> [Problem to solve]: Starting at the line that contains "genus: Loxostege" and ending at the end of the entries, give those lines again with "common name" renamed to "vernacular name" and everything else left unchanged.
►
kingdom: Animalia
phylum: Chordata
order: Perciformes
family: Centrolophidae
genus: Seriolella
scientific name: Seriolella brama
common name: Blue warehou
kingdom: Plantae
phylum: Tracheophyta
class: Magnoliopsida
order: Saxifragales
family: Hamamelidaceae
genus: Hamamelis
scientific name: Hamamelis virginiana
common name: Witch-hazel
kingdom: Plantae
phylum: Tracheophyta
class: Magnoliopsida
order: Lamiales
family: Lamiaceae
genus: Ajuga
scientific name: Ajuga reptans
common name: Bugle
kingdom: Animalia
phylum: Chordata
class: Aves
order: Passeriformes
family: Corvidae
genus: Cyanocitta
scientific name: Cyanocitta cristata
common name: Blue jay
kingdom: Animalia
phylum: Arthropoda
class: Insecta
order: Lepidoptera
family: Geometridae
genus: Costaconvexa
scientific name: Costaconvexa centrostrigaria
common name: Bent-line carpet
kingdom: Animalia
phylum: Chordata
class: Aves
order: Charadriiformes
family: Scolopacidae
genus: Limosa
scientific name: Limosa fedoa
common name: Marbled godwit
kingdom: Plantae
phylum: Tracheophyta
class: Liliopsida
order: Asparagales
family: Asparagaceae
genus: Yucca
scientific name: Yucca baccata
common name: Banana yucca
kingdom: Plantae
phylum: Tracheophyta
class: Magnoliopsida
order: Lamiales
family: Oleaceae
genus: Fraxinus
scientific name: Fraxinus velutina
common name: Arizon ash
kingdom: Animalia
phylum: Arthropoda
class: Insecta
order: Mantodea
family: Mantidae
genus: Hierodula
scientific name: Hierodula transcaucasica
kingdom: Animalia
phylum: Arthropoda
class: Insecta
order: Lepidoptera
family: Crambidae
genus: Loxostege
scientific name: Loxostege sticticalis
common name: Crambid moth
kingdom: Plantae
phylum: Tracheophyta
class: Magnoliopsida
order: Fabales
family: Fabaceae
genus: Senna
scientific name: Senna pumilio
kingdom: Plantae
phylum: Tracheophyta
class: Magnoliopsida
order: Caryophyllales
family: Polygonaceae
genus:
◄
> [Written response]:
genus: Loxostege
scientific name: Loxostege sticticalis
vernacular name: Crambid moth
kingdom: Plantae
phylum: Tracheophyta
class: Magnoliopsida
order: Fabales
family: Fabaceae
genus: Senna
scientific name: Senna pumilio
kingdom: Plantae
phylum: Tracheophyta
class: Magnoliopsida
order: Caryophyllales
family: Polygonaceae
genus:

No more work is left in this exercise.